Re-do final evaluation of results given even amounts of spam/ham

evanpurkhiser / CS-Karat-Sleuth

A simplistic spam heuristics tool written in the Ruby programming language – Fall 2013 AI

MIT License

0 stars 0 forks source link

Re-do final evaluation of results given even amounts of spam/ham #6

Closed hmm34 closed 10 years ago

hmm34 commented 10 years ago

Test the classifier using

50% ham and 50% spam training and testing data, per suggestion
80% spam and 20% ham training and testing data, per likelihood

Store results here, given the data sets and number of emails used.

hmm34 commented 10 years ago

Running the 50-50 spam/ham data set with 5K spam and 5K ham:

Emails Classified: 10000/10000

     E-mail Confusion Matrix

                                    Ham                                Spam    
         .                    ---------------                  ---------------
     Ham  |                   4996 (99.9%)                        4 (0.1%)
     Spam |                   1988 (39.8%)                    3012 (60.2%)

hmm34 commented 10 years ago

Running the 80-20 spam/ham data set with 5,333 spam and 1,333 ham:

Emails Classified: 6666/6666

     E-mail Confusion Matrix

                                  Ham                             Spam    
          .                ---------------                 ---------------
     Ham  |                   1332 (99.9%)                        1 (0.1%)
     Spam |                   2489 (46.7%)                    2844 (53.3%)
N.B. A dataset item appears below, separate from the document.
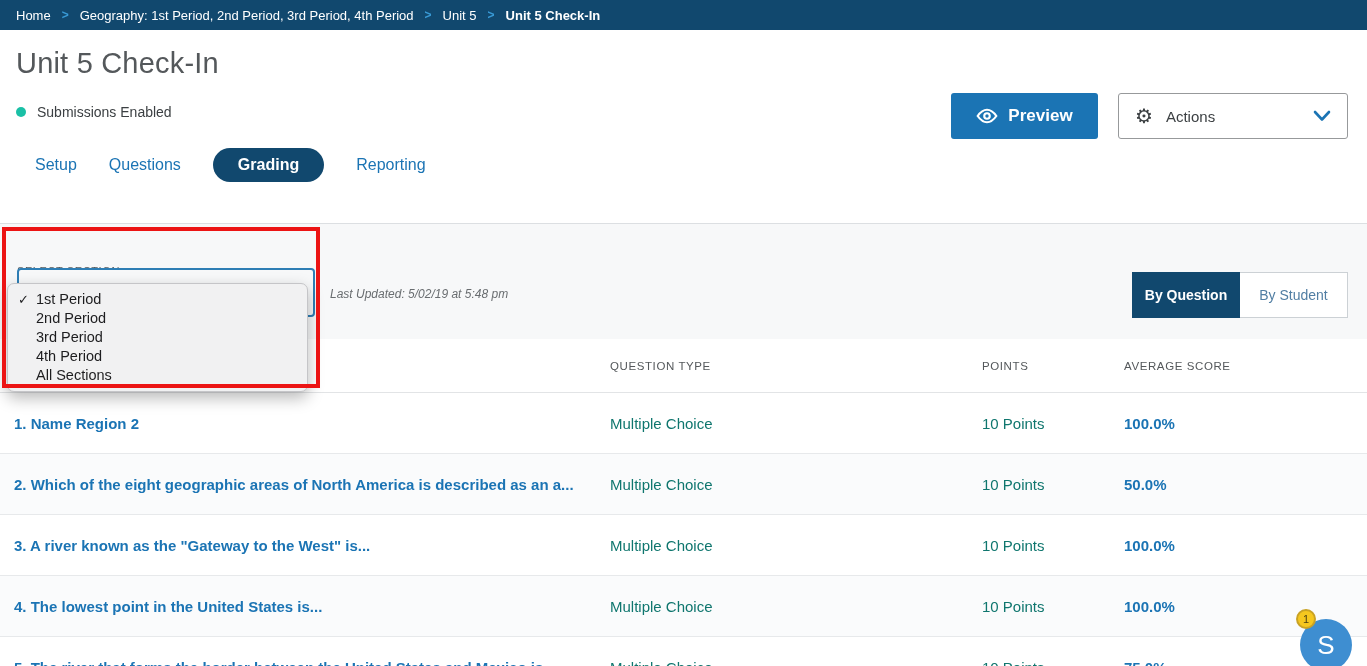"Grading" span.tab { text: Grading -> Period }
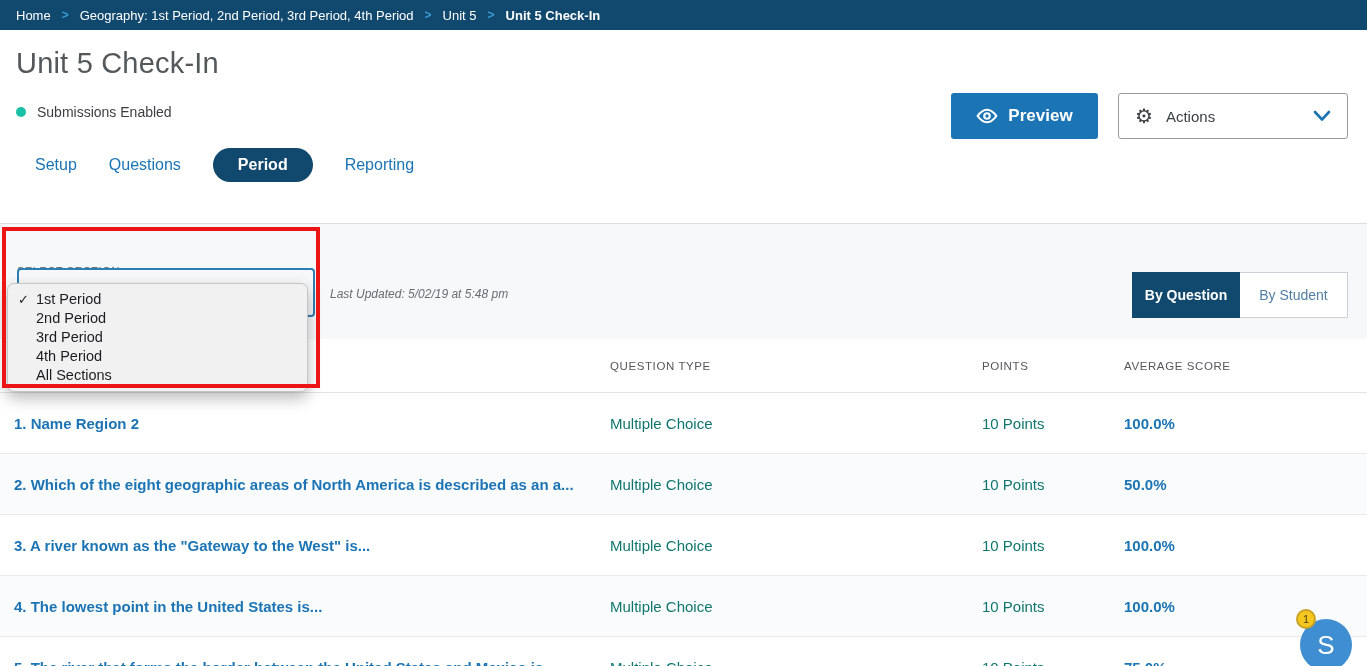"Last Updated: 5/02/19 at 5:48" .last-updated { font-size: 12px -> 19px }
hmm34 commented 10 years ago

Both of these were using the unknown/spam and easy/ham.

hmm34 commented 10 years ago

Running the 90-10-hard data set with 5,333 spam and 468 hard/ham.

Emails Classified: 5801/5801

     E-mail Confusion Matrix

                                  Ham                             Spam    
          .                ---------------                 ---------------
     Ham  |                    370 (79.1%)                      98 (20.9%)
     Spam |                      95 (1.8%)                    5238 (98.2%)

hmm34 commented 10 years ago

Classifed, and closing.